**YOUR INSTRUCTIONS**
Output the lines below word for word, leaving out the pictures.

Chart comprehension data

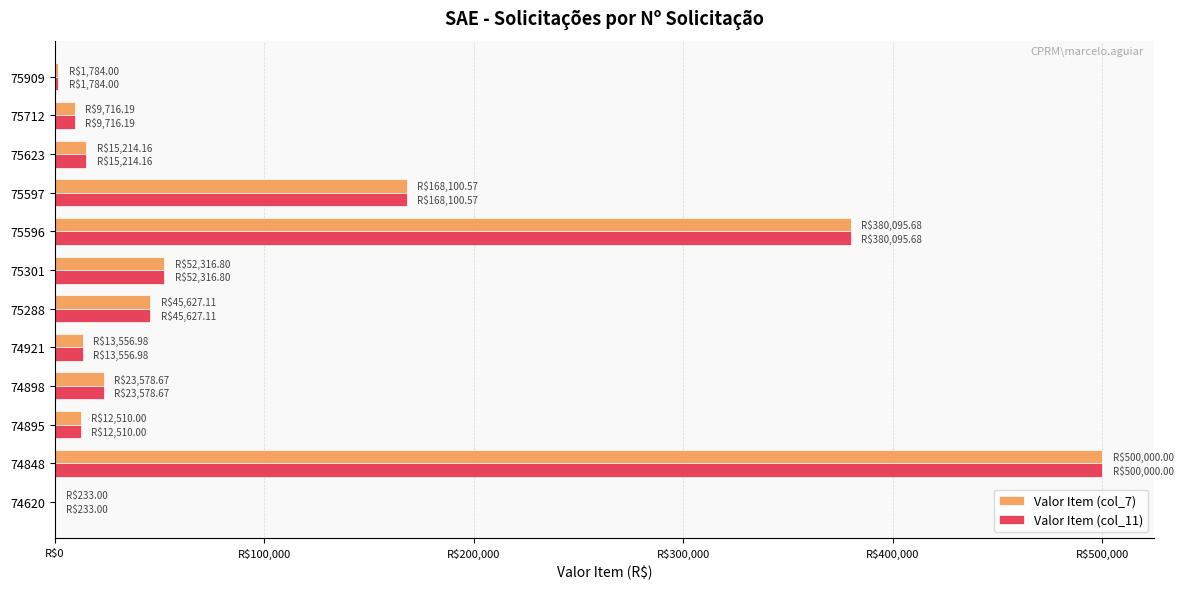

What are all the series names shown in the legend?

Valor Item (col_7), Valor Item (col_11)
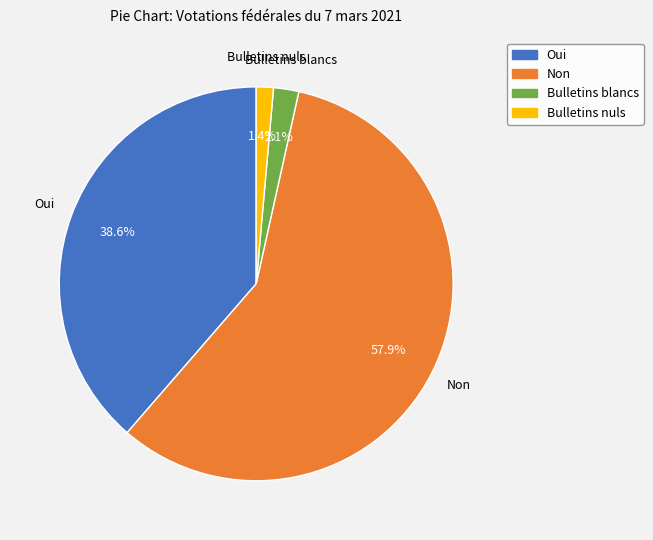

Between Oui and Bulletins blancs, which is larger?

Oui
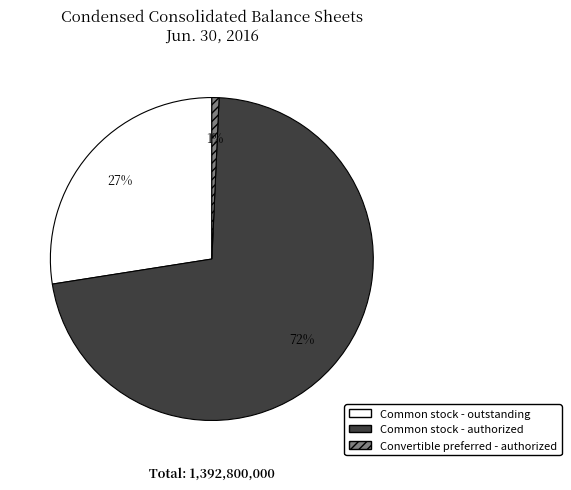

Does any single category account for the majority?

Yes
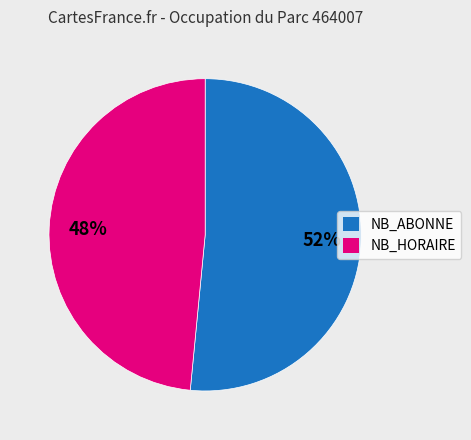

Which has a higher value, NB_ABONNE or NB_HORAIRE?

NB_ABONNE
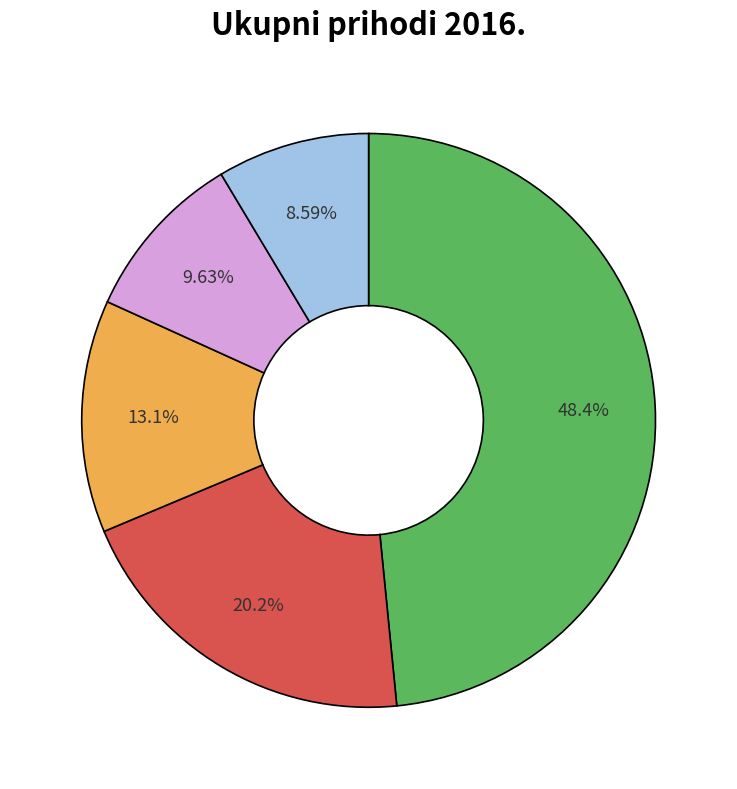

Does any single category account for the majority?

No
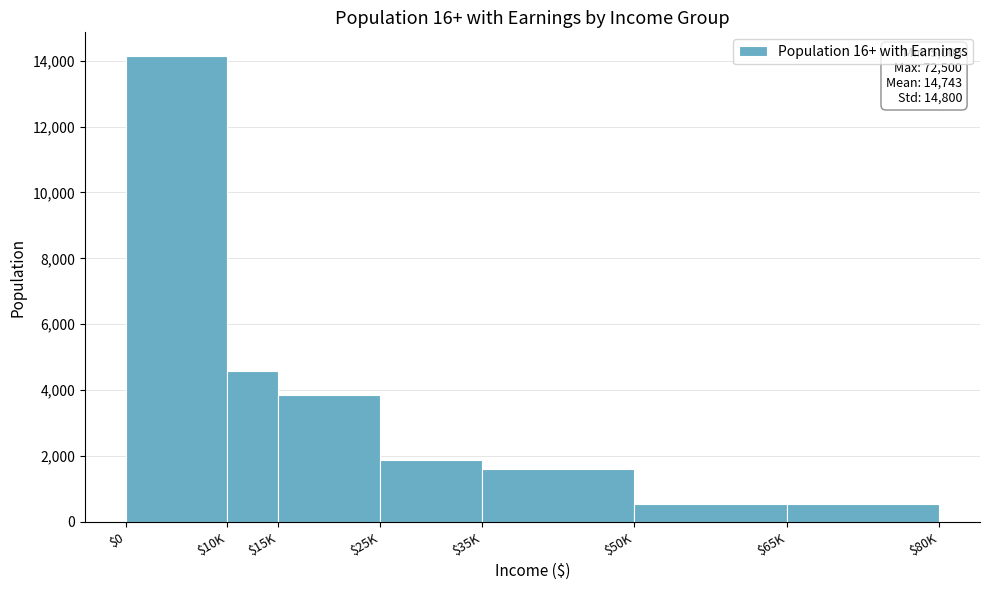

The value at $10K is 4579. True or false?

True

**RESPONSE**
What are all the series names shown in the legend?

Valor Item (col_7), Valor Item (col_11)

Between Oui and Bulletins blancs, which is larger?

Oui

Does any single category account for the majority?

Yes

Which has a higher value, NB_ABONNE or NB_HORAIRE?

NB_ABONNE

Does any single category account for the majority?

No

The value at $10K is 4579. True or false?

True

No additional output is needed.